The same stuff, everywhere I’ve gone.
Except
from Adam. He’s the only person I’ve known—except for mother,
and then only after I left this block—who could give me something
without demanding something else from me; who didn’t abandon or
betray me when I made choices because I had no choice but to make
them. He accepted shyness swaddled in 11-year-old baby fat; she
never questioned me about the transformation I’m making, the next
stage of which she won’t see.
Nor,
for that matter, will the other two women in this room. Does the
woman whose name I never knew realize who she’s seeing? She
glances my way again; I see her squints and stares. Eyes like hers
can’t hide furtiveness, which is to say attempts at stealth. They
seem gray, lifeless, to anyone who sees her only for a moment. Any
more than that, and you can see her color-- not quite blue or hazel
or any other hue you’ve seen before—registering, it seems, tones
and volumes pulsing from your blood, your bones or something else you
don’t see when she sees you.
At
that moment, it seems, she decides whether or not she decides to
speak to you. Today, for the first time, I caught her indecision and
uncertainty. When I lived on this block, I knew she’d never speak
to me. Or to that man who used to come around to fight with mother.

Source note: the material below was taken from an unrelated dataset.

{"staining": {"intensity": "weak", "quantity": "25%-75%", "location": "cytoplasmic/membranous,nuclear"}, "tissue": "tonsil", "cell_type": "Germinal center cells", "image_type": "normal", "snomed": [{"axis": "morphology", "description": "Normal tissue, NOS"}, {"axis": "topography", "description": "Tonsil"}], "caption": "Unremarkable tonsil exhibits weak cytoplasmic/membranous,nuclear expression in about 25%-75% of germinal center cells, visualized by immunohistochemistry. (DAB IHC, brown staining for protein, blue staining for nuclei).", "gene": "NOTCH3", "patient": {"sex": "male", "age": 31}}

She never spoke to Mrs. Littington, and I doubt that she will today.
She’s
looking my way again.
I
never saw her speak to Adam: She never seemed to leave her house;
nor did he leave his. But here she is, with mother and Mrs.
Littington.
And
him.
Out
of respect for mother. For the ones she knew, with whom she shared
coffee or roasted chickens, for whoever ate the drumsticks and wings.
But not the necks. I still haven’t tried them. Mother never
would’ve allowed that. For the boy she raised, from whom she kept
his father, at least for as long as she could.
At
least I never had to pretend I belonged to him. In fact, I’ve never
had to respect him or any other man, so I never did. Except for Adam.

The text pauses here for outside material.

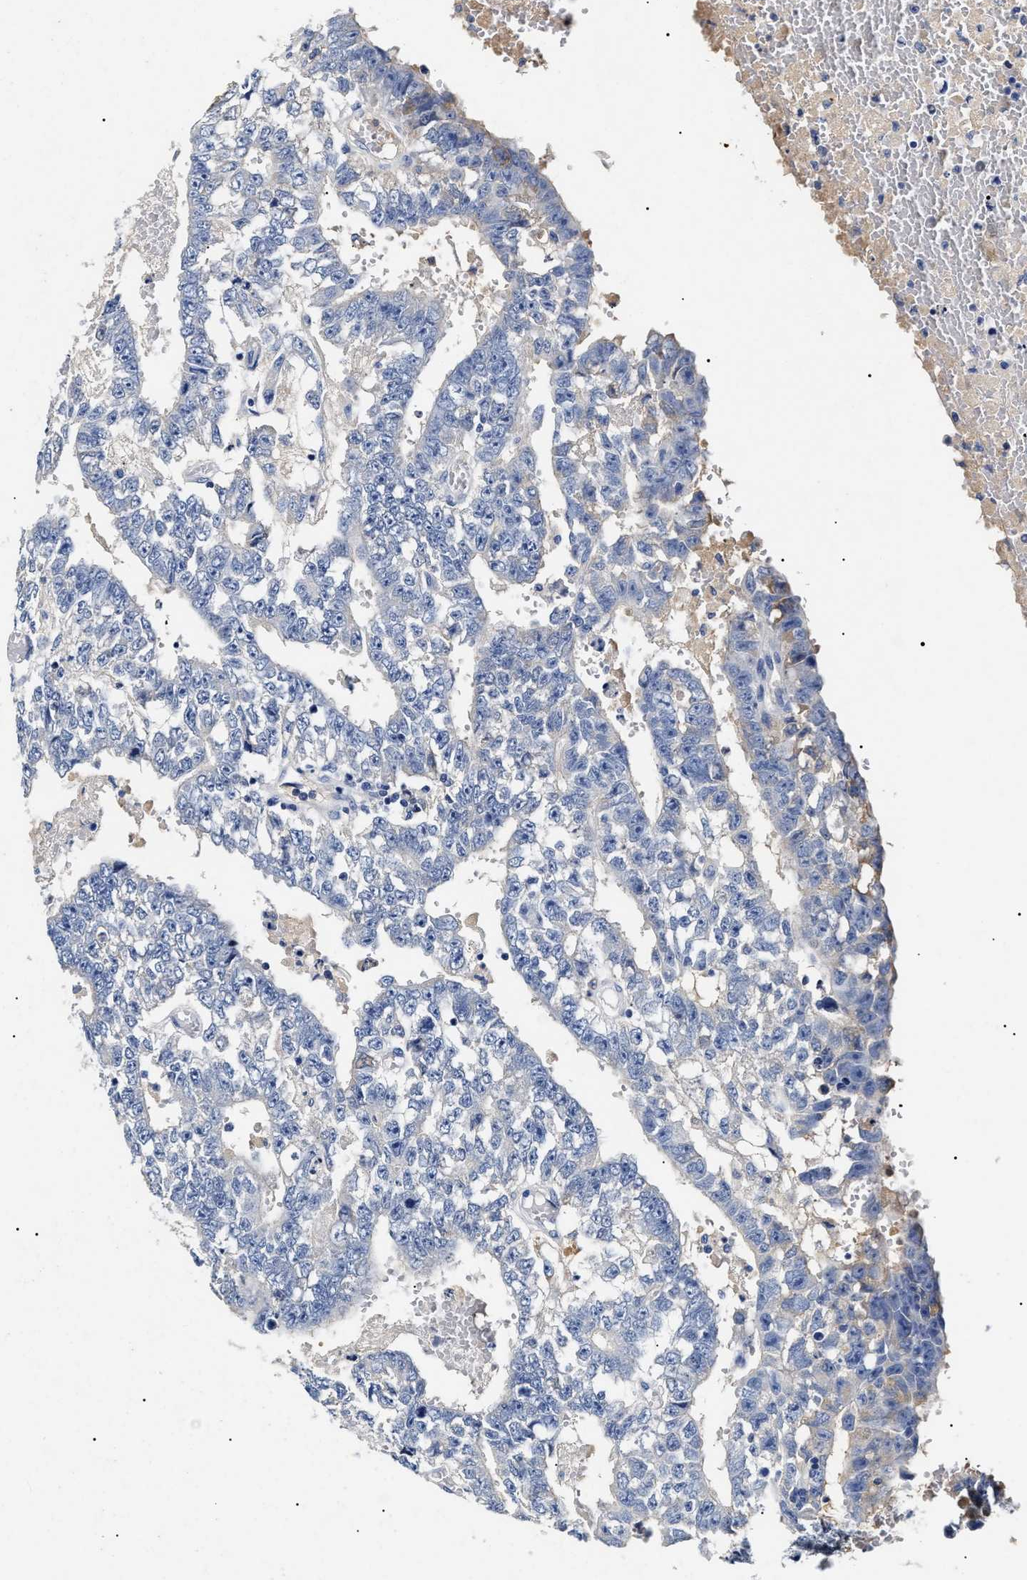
{"staining": {"intensity": "negative", "quantity": "none", "location": "none"}, "tissue": "testis cancer", "cell_type": "Tumor cells", "image_type": "cancer", "snomed": [{"axis": "morphology", "description": "Carcinoma, Embryonal, NOS"}, {"axis": "topography", "description": "Testis"}], "caption": "This is a micrograph of immunohistochemistry (IHC) staining of testis cancer, which shows no staining in tumor cells.", "gene": "LRRC8E", "patient": {"sex": "male", "age": 25}}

He’s probably the only man I ever met, to this day, who could
offer me a simple pleasure without obligations, without
entanglements. He offered nothing more than those five-ounce bottles
of soda and, when the mood suited him—or me—a conversation,
sometimes a story.
Too
bad about the way he died. But he’s still the only man who, to my
knowledge, didn’t kill or inflict some other sort of violence on
another person. I don’t know what he did before he got to this
block, or at least whether he got to live because someone else
didn’t. But, at least for the time he lived here, he didn’t kill
or maim, or cause the death of anyone else.
Though
bottles of soda are valuable currency in the world of children, he
never extorted promises or confessions with them. Usually, when a
man pays for something, he thinks it’s subject solely to his whims,
his impulses. Don’t ever let a man pay for you; otherwise, you owe
him. If he knows he’s going to see you again, he might wait. But
if he’s in your life for an hour, he’ll take whatever he can get.
If he pays for dinner, he’ll take the night from you. If he pays
for your body, he thinks he can beat you. The only question is
whether he’ll do it before or after he fucks you.
My
stories weren’t so different from those of the girls who walked the
streets. None will ever tell you of an encounter with a man like
Adam.
On
this block, nobody would ever speak of him.